La preocupación se extiende a la infancia, ya que cerca de 10 millones de niños sufren desnutrición aguda en su forma más extrema, lo que multiplica por 12 el riesgo de muerte. Este aumento en la inseguridad alimentaria y el costo de la crisis en Oriente Medio, que ha encarecido la energía y los fertilizantes, amenaza la seguridad alimentaria en naciones importadoras.
Mientras tanto, la situación en Irán también es crítica. Christian Cortez, director regional adjunto de la Federación Internacional de la Cruz Roja, ha alertado sobre una grave crisis de suministros médicos, acentuada por la destrucción de instalaciones sanitarias, comerciales y educativas. La Media Luna Roja ha indicado que sus reservas de materias primas para filtros de diálisis se agotarán en breve, lo que pondría en riesgo la vida de miles de pacientes. La Cruz Roja ha lanzado un llamamiento de emergencia por 120 millones de dólares, pero la financiación hasta ahora ha sido insuficiente.

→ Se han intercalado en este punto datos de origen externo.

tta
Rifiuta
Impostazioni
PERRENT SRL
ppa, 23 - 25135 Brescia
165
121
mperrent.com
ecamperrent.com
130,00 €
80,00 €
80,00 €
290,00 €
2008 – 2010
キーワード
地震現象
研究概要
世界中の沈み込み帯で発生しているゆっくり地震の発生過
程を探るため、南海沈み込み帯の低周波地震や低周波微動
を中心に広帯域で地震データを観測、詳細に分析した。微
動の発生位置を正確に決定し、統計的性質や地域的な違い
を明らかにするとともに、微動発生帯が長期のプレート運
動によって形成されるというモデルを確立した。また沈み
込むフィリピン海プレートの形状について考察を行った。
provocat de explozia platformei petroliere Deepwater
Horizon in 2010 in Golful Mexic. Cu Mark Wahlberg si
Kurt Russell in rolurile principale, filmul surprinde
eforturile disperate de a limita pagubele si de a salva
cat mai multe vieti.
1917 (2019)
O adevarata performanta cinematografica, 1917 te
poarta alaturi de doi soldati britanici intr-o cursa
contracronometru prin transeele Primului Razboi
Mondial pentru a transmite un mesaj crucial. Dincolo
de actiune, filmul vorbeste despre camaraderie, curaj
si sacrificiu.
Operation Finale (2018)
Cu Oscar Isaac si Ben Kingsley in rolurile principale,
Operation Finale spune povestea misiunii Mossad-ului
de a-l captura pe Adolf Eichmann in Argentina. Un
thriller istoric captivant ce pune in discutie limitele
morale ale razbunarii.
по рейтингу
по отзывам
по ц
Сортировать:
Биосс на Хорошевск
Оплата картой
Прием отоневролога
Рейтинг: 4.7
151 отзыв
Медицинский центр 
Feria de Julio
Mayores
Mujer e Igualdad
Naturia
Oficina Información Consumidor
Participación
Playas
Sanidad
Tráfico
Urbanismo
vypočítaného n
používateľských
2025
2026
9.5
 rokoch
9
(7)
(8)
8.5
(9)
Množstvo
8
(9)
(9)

En Líbano, la Oficina de Derechos Humanos ha documentado ataques contra civiles, personal médico y periodistas, además de un desplazamiento masivo de personas. El asesinato de la periodista Amal Khalil, ocurrido durante un ataque aéreo, ha suscitado condenas generales y recordatorios sobre la protección que el derecho internacional otorga a estos grupos. Desde el inicio del conflicto, más de un millón de habitantes ha sido desplazado.
Por otro lado, el sistema de salud en Gaza está en crisis. Más de 1800 instalaciones se han visto dañadas o destruidas, con costos de reparación estimados en 1400 millones de dólares. La doctora Reinhilde Van de Weerdt, representante de la Organización Mundial de la Salud, ha instado a la protección del personal de salud y al ingreso de suministros esenciales, mientras que la evacuación de pacientes continúa enfrentando dificultades.
A medida que el mundo enfrenta estos desafíos, la Organización Meteorológica Mundial ha anunciado que El Niño podría desarrollarse a mediados de 2026, trayendo una gama de climas extremos que afectarán a diversas regiones del planeta. Este fenómeno, conocido por causar tanto inundaciones como sequías, puede influir en el clima global y complicar aún más la situación alimentaria y de salud en muchas de las áreas ya más vulnerables.